Task prompt:
Give the stretch of the listing from the line containing "অদল বদল – পান্নালাল প্যাটেল" through the end again, swapping "May" for "June" and leaving everything else unchanged.

Dataset:
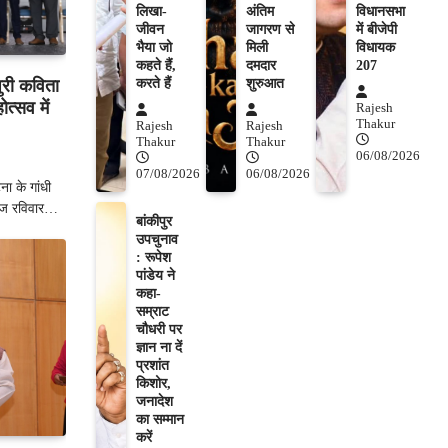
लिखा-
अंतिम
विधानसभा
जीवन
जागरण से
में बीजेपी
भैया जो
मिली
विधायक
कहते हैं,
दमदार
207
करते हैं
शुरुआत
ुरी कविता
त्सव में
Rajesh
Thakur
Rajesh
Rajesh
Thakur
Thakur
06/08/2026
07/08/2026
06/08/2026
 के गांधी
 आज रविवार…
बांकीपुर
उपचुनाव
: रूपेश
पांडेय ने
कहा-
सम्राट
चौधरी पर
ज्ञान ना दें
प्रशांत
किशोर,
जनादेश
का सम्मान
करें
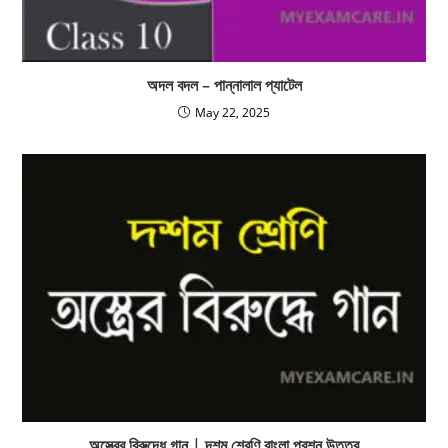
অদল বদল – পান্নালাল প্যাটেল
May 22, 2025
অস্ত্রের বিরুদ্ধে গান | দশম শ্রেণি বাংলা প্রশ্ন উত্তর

The completed task:
অদল বদল – পান্নালাল প্যাটেল
June 22, 2025
অস্ত্রের বিরুদ্ধে গান | দশম শ্রেণি বাংলা প্রশ্ন উত্তর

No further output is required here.